Metaphor is intended to be a torch-like library for Zig. The goal is to have a simple syntax that feels pythonic without sacrificing low level control.
Mixing Zig with Cuda
Metaphor is entirely GPU driven and it’s focused on working with large data.
After a lot of tinkering, I believe I have found a balance between exposing implementation details to keep the includes manageable and writing kernels easy.

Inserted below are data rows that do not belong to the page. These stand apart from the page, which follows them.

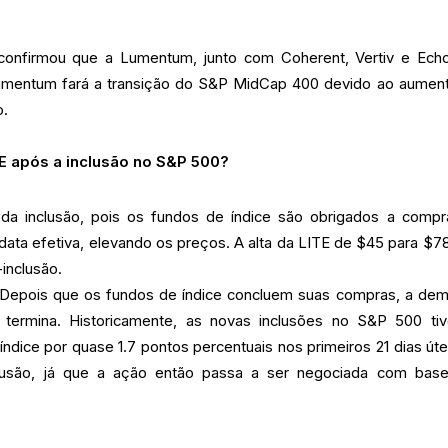
onfirmou que a Lumentum, junto com Coherent, Vertiv e Echo
umentum fará a transição do S&P MidCap 400 devido ao aumen
o.
E após a inclusão no S&P 500?
da inclusão, pois os fundos de índice são obrigados a compr
data efetiva, elevando os preços. A alta da LITE de $45 para $7
inclusão.
. Depois que os fundos de índice concluem suas compras, a de
 termina. Historicamente, as novas inclusões no S&P 500 ti
ndice por quase 1.7 pontos percentuais nos primeiros 21 dias úte
lusão, já que a ação então passa a ser negociada com bas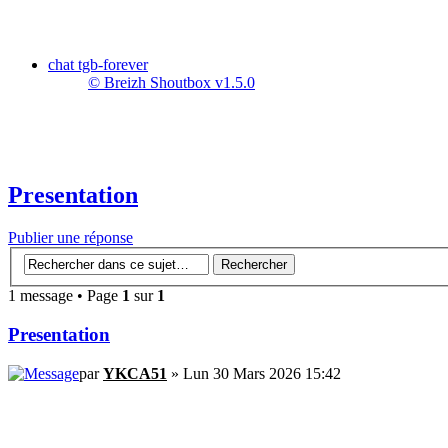
chat tgb-forever
© Breizh Shoutbox v1.5.0
Presentation
Publier une réponse
1 message • Page
1
sur
1
Presentation
par
YKCA51
» Lun 30 Mars 2026 15:42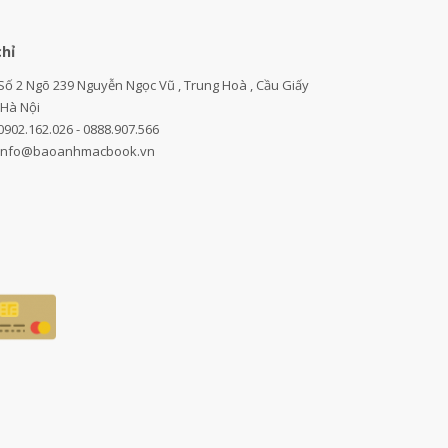
chỉ
Số 2 Ngõ 239 Nguyễn Ngọc Vũ , Trung Hoà , Cầu Giấy
,Hà Nội
0902.162.026 - 0888.907.566
info@baoanhmacbook.vn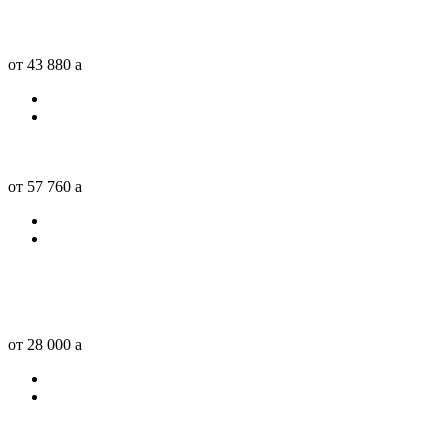
от 43 880
a
от 57 760
a
от 28 000
a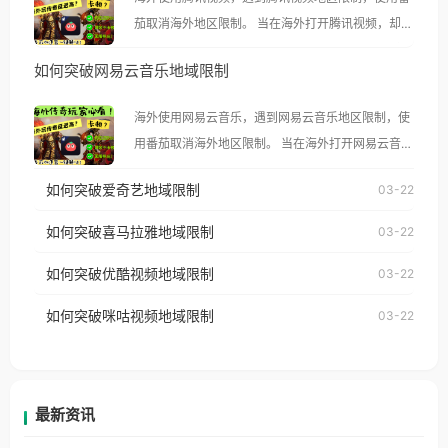
茄取消海外地区限制。 当在海外打开腾讯视频，却突
然弹出“由于版权限制，您所在的地区无法播放”的提
如何突破网易云音乐地域限制
示语。 海外用户如香港、澳门、台湾、美国、加拿
大、澳大利亚、欧洲等国家和地区时，腾讯视频也会
海外使用网易云音乐，遇到网易云音乐地区限制，使
像其他音乐平台一样，出现地区及版权限制问题，且
用番茄取消海外地区限制。 当在海外打开网易云音
仅能在中国大陆地区播放。 遇到这个问题的朋友们，
乐，却突然弹出“由于版权限制，您所在的地区无法
使用番茄回国加速器，即可解决「海外用户收听腾讯
如何突破爱奇艺地域限制
03-22
播放”的提示语。 海外用户如香港、澳门、台湾、美
视频地区版权限制」的问题，无论人在香港、澳门、
国、加拿大、澳大利亚、欧洲等国家和地区时，网易
如何突破喜马拉雅地域限制
03-22
台湾、美国、加拿大、澳大利亚、欧洲等国家和地区
云音乐也会像其他音乐平台一样，出现地区及版权限
工作、留学、定居等，都可以使用，不再因地区和版
如何突破优酷视频地域限制
03-22
制问题，且仅能在中国大陆地区播放。 遇到这个问题
权限制所困扰。
的朋友们，使用番茄回国加速器，即可解决「海外用
如何突破咪咕视频地域限制
03-22
户收听网易云音乐地区版权限制」的问题，无论人在
香港、澳门、台湾、美国、加拿大、澳大利亚、欧洲
等国家和地区工作、留学、定居等，都可以使用，不
再因地区和版权限制所困扰。
最新资讯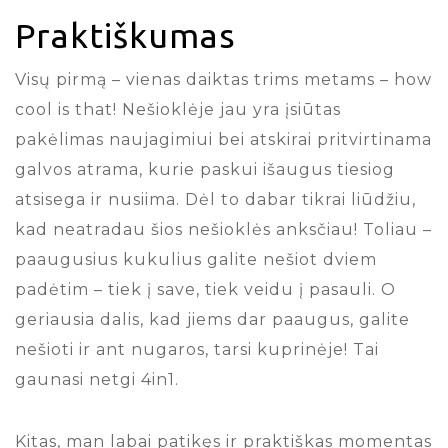
Praktiškumas
Visų pirmą – vienas daiktas trims metams – how
cool is that! Nešioklėje jau yra įsiūtas
pakėlimas naujagimiui bei atskirai pritvirtinama
galvos atrama, kurie paskui išaugus tiesiog
atsisega ir nusiima. Dėl to dabar tikrai liūdžiu,
kad neatradau šios nešioklės anksčiau! Toliau –
paaugusius kukulius galite nešiot dviem
padėtim – tiek į save, tiek veidu į pasauli. O
geriausia dalis, kad jiems dar paaugus, galite
nešioti ir ant nugaros, tarsi kuprinėje! Tai
gaunasi netgi 4in1.
Kitas, man labai patikęs ir praktiškas momentas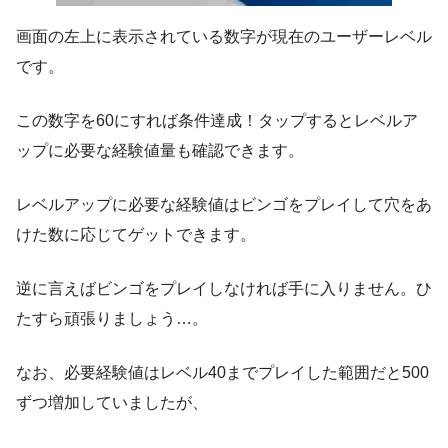
画面の左上に表示されている数字が現在のユーザーレベル
です。
この数字を60にすれば条件達成！タップするとレベルア
ップに必要な経験値量も確認できます。
レベルアップに必要な経験値はビンゴをプレイして穴をあ
けた数に応じてゲットできます。
逆に言えばビンゴをプレイしなければ手に入りません。ひ
たすら頑張りましょう…。
なお、必要経験値はレベル40までプレイした範囲だと500
ずつ増加していましたが、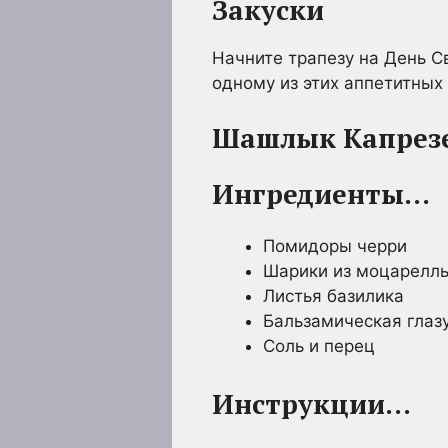
Закуски
Начните трапезу на День С
одному из этих аппетитных
Шашлык Капрез
Ингредиенты…
Помидоры черри
Шарики из моцарелл
Листья базилика
Бальзамическая глаз
Соль и перец
Инструкции…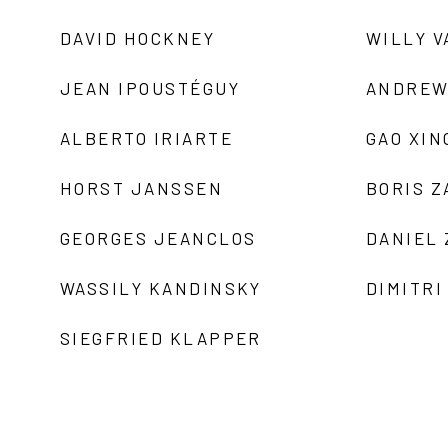
DAVID HOCKNEY
WILLY V
JEAN IPOUSTÉGUY
ANDREW
ALBERTO IRIARTE
GAO XIN
HORST JANSSEN
BORIS 
GEORGES JEANCLOS
DANIEL
WASSILY KANDINSKY
DIMITRI
SIEGFRIED KLAPPER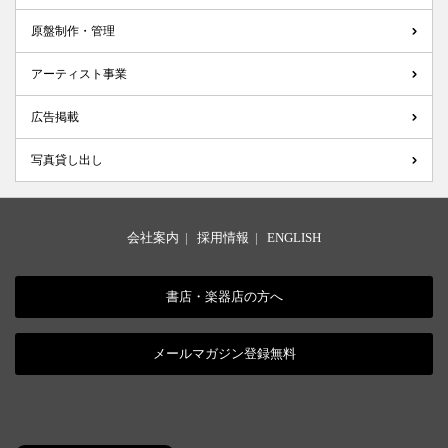
原盤制作・管理
アーティスト事業
広告掲載
写真貸し出し
会社案内
|
採用情報
|
ENGLISH
書店・楽器店の方へ
メールマガジン登録無料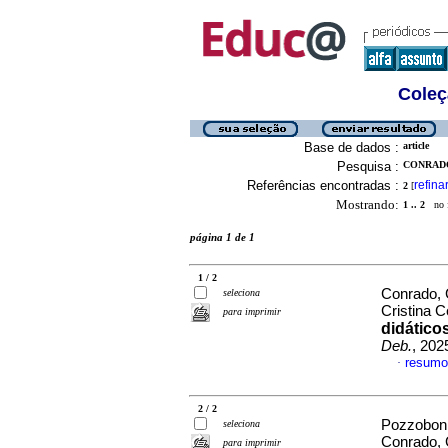
Coleç
Base de dados :
article
Pesquisa :
CONRADO
Referências encontradas :
refina
2
[
Mostrando:
1 .. 2
no f
página 1 de 1
1 / 2
Conrado, 
seleciona
Cristina 
para imprimir
didático
Deb.
, 202
resumo
·
2 / 2
Pozzobon,
seleciona
Conrado, 
para imprimir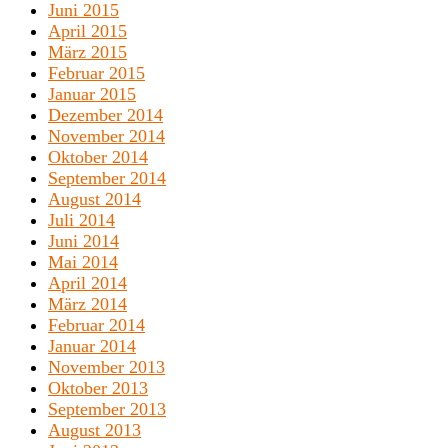
Juni 2015
April 2015
März 2015
Februar 2015
Januar 2015
Dezember 2014
November 2014
Oktober 2014
September 2014
August 2014
Juli 2014
Juni 2014
Mai 2014
April 2014
März 2014
Februar 2014
Januar 2014
November 2013
Oktober 2013
September 2013
August 2013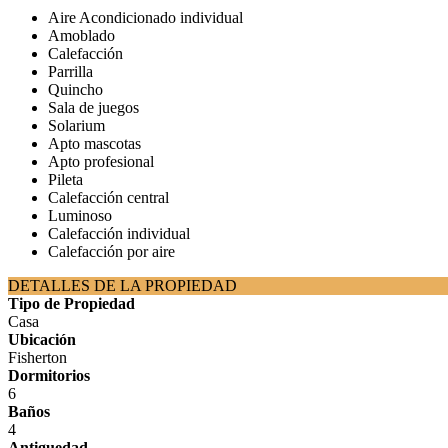
Aire Acondicionado individual
Amoblado
Calefacción
Parrilla
Quincho
Sala de juegos
Solarium
Apto mascotas
Apto profesional
Pileta
Calefacción central
Luminoso
Calefacción individual
Calefacción por aire
DETALLES DE LA PROPIEDAD
Tipo de Propiedad
Casa
Ubicación
Fisherton
Dormitorios
6
Baños
4
Antiguedad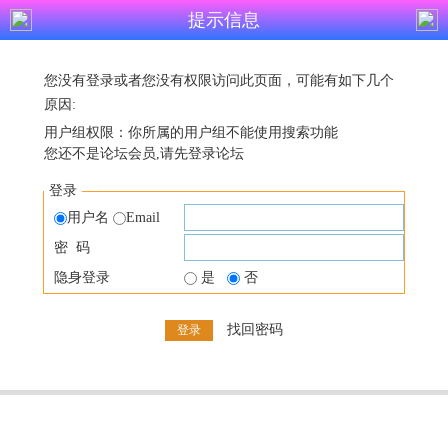
提示信息
您没有登录或者您没有权限访问此页面，可能有如下几个
原因:
用户组权限：你所属的用户组不能使用搜索功能
您还不是论坛会员,请先登录论坛
登录
用户名
Email
密 码
隐身登录
是
否
找回密码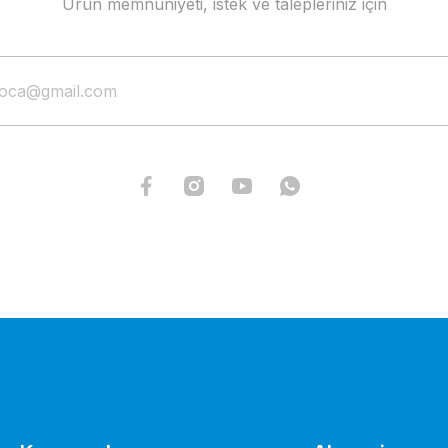
Ürün memnuniyeti, istek ve talepleriniz için
Optinew Yarış Direk Takımı - 6082 T6 Sert Anodize Perfor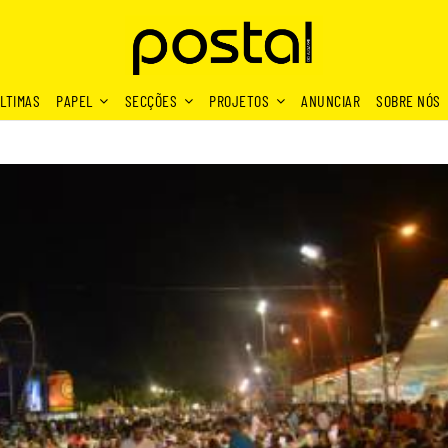
LTIMAS
PAPEL
SECÇÕES
PROJETOS
ANUNCIAR
SOBRE NÓS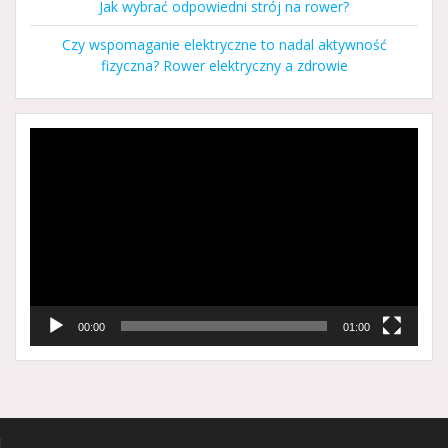
Jak wybrać odpowiedni strój na rower?
Czy wspomaganie elektryczne to nadal aktywność
fizyczna? Rower elektryczny a zdrowie
Odtwarzacz
video
00:00
01:00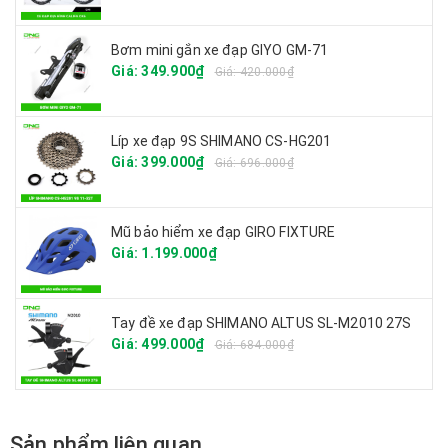
Bơm mini gắn xe đạp GIYO GM-71
Giá: 349.900₫
Giá: 420.000₫
Líp xe đạp 9S SHIMANO CS-HG201
Giá: 399.000₫
Giá: 696.000₫
Mũ bảo hiểm xe đạp GIRO FIXTURE
Giá: 1.199.000₫
Tay đề xe đạp SHIMANO ALTUS SL-M2010 27S
Giá: 499.000₫
Giá: 684.000₫
Sản phẩm liên quan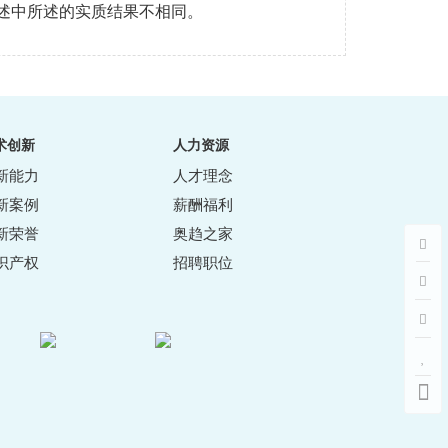
述中所述的实质结果不相同。
术创新
人力资源
新能力
人才理念
新案例
薪酬福利
新荣誉
奥趋之家
识产权
招聘职位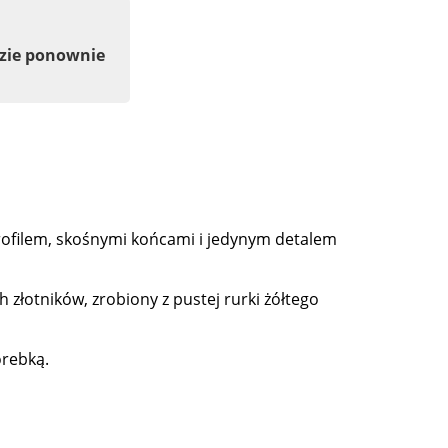
dzie ponownie
rofilem, skośnymi końcami i jedynym detalem
złotników, zrobiony z pustej rurki żółtego
orebką.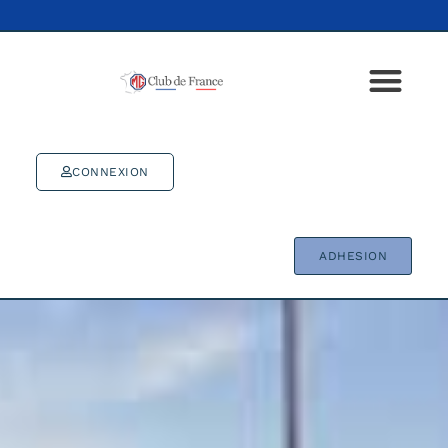
CONNEXION
ADHESION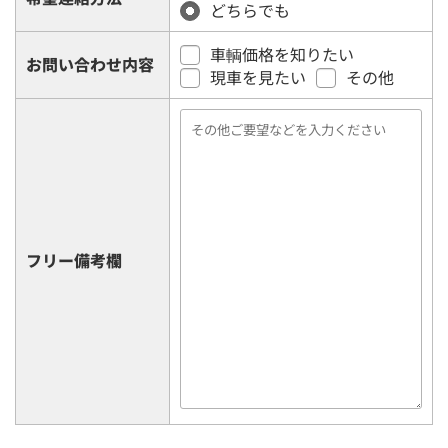
どちらでも
車輌価格を知りたい
お問い合わせ内容
現車を見たい
その他
フリー備考欄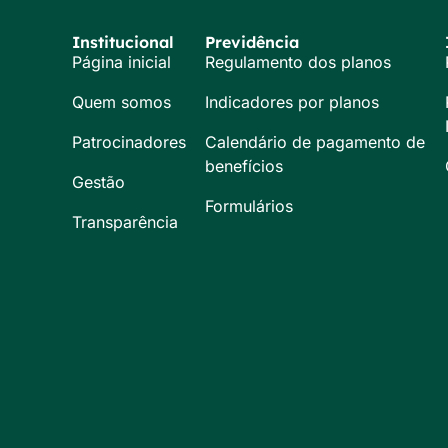
Institucional
Previdência
Página inicial
Regulamento dos planos
Quem somos
Indicadores por planos
Patrocinadores
Calendário de pagamento de
benefícios
Gestão
Formulários
Transparência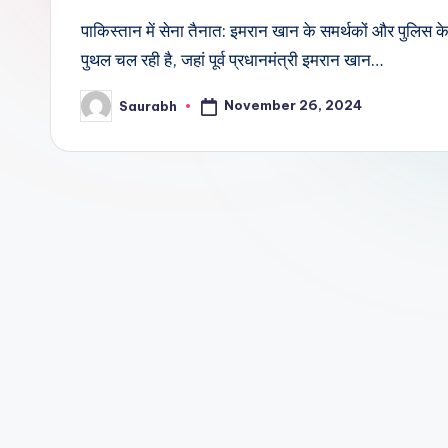
पाकिस्तान में सेना तैनात: इमरान खान के समर्थकों और पुलिस
पुथल चल रही है, जहां पूर्व प्रधानमंत्री इमरान खान…
November 26, 2024
Saurabh
Posted
by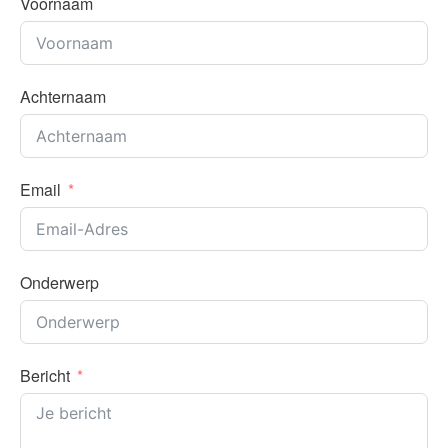
Voornaam
Achternaam
Email
Onderwerp
Bericht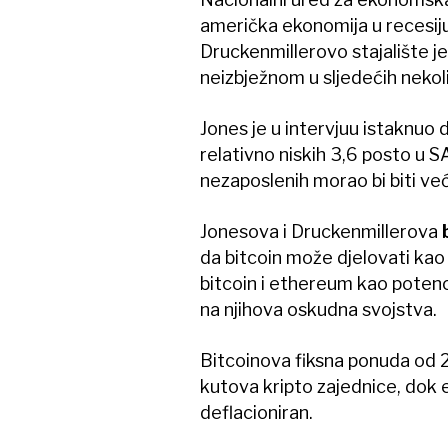
američka ekonomija u recesiju i
Druckenmillerovo stajalište je
neizbježnom u sljedećih nekol
Jones je u intervjuu istaknuo
relativno niskih 3,6 posto u SA
nezaposlenih morao bi biti već
Jonesova i Druckenmillerova
da bitcoin može djelovati kao
bitcoin i ethereum kao potenci
na njihova oskudna svojstva.
Bitcoinova fiksna ponuda od 21
kutova kripto zajednice, dok 
deflacioniran.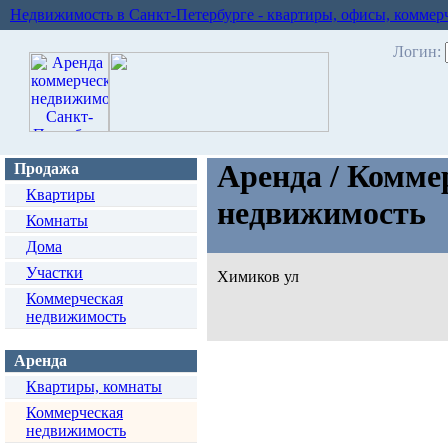
Недвижимость в Санкт-Петербурге - квартиры, офисы, коммер
Логин:
Аренда / Комме
Продажа
Квартиры
недвижимость
Комнаты
Дома
Участки
Химиков ул
Коммерческая
недвижимость
Аренда
Квартиры, комнаты
Коммерческая
недвижимость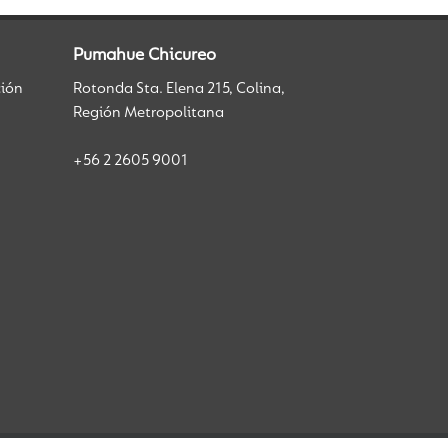
Pumahue Chicureo
ción
Rotonda Sta. Elena 215, Colina,
Región Metropolitana
+56 2 2605 9001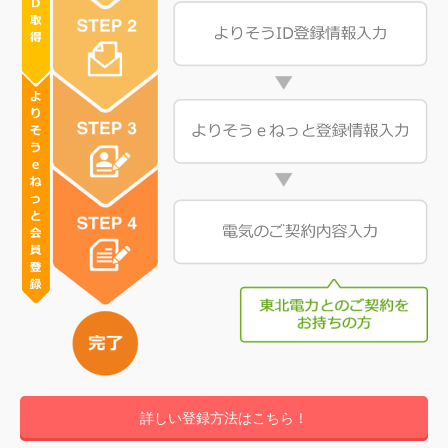
詳しい登録方法はこちら！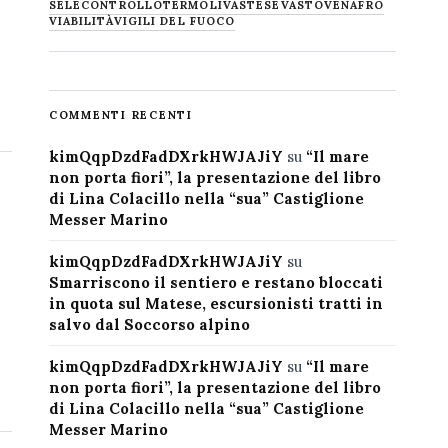
SELECONTROLLO
TERMOLI
VASTESE
VASTO
VENAFRO
VIABILITÀ
VIGILI DEL FUOCO
COMMENTI RECENTI
kimQqpDzdFadDXrkHWJAJiY
su
“Il mare
non porta fiori”, la presentazione del libro
di Lina Colacillo nella “sua” Castiglione
Messer Marino
kimQqpDzdFadDXrkHWJAJiY
su
Smarriscono il sentiero e restano bloccati
in quota sul Matese, escursionisti tratti in
salvo dal Soccorso alpino
kimQqpDzdFadDXrkHWJAJiY
su
“Il mare
non porta fiori”, la presentazione del libro
di Lina Colacillo nella “sua” Castiglione
Messer Marino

The library is inherently multi-stream. Similar to multi-threading, streams act like work queues that can be loaded and launched asychronously.
Example:
Everything in Metaphor works with streams, so to get started, we initialize our GPU context, obtain a stream, build a graph, and allocate some tensors.
const mp = @import("metaphor");
// Initialize device and cuda context on device zero
mp.device.init(0);
const stream = mp.stream.init();
defer mp.stream.deinit(stream);
const G = mp.Graph.init(.{
.stream = stream,
.mode = eval,
});
defer G.deinit();
// CUDA tensors have analogous datatypes to the CPU, but
// with some implementation differences for 16bit floats
// to reduce bus traffic, freed memory is cached for reuse
// can free individually but will also be freed on G.deinit()
const X1 = G.tensor(.inp, .r32, mp.Dims(2){ 2, 2 });
const X2 = G.tensor(.wgt, .r32, mp.Dims(2){ 2, 2 })
The math operations are straight-forward, as is the reversal process:
// y = A.x
const y = mp.ops.innerProduct(A, x, "ij,j->i");
// y = A.x + b
const y = mp.ops.linear(A, x, b, "ij,j->i");
// B = A transpose
const B = mp.ops.permutate(A, "ij->ji");
// w = u + v
const w = mp.ops.add(u, v);
// operations can be composed, e = (a + b) * (c + d)
const e = mp.ops.hadamard(mp.ops.add(a, b), mp.ops.add(c, d));
// feed-forward block
const y = mp.ops.selu(mp.ops.linear(x, A, b, "i,ij->j"));
y.reverse();
// inspect gradients
if (A.grads()) |grd| {
// use gradient...
}
In the works:
More kernels!
I spent a lot of time working my way through Zig to find an architecture that I felt was a good starting place. At this point, I’m focusing on implementing custom kernels.
Static Library Linkage
– Edited - this was accomplished
Configurable build
– Edited - this has been started
Anyhow, I’ve genuinely learned a lot so far and I’m looking forward to learning more!